I thought I would raise this CBAM issue and write about it again, as India is hosting the G20 summits this year. And with the G20 Heads of Government Summit slated for September 2023 in Delhi, it doesn’t give us much time to discuss and debate CBAM more widely, before EU implements the transition pilot phase in October this year. I hope the Indian government will take the initiative on this one and impress upon EU as well as other G20 countries, that CBAM is an idea that needs to be expanded and revised for it to make more sense for the entire world. To that extent, perhaps India and G20 countries can request the EU to push the pilot phase to next year, when all countries can join it. And in the meantime, work on a formula for devising the carbon border tax as well as the slab structure for it through consultation and dialogue. Needless to say, the WTO ought to be part of these discussions as well and it must become part of WTO rules.

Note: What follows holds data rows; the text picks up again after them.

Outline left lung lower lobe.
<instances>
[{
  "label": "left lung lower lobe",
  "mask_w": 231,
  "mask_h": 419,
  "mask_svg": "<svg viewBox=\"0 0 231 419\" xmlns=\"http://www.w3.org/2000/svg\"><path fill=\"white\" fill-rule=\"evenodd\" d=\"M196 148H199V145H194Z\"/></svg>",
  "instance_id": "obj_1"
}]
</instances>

The way to achieve carbon emissions reduction and carbon-pricing parity between countries in a world where manufacturing and trade is globalized, if there is indeed such a genuine objective, is to work together with other countries and impose a reasonable carbon tax on traded merchandise. And enshrine this objective and agreement under WTO rules as well.
The EU going it alone with CBAM is a half-measure, even a notional one, that doesn’t even begin to address the carbon-emissions problem in its full gravity. Perhaps India and other G20 countries can begin a new dialogue with the EU to make this laudable goal of reducing carbon emissions a workable reality.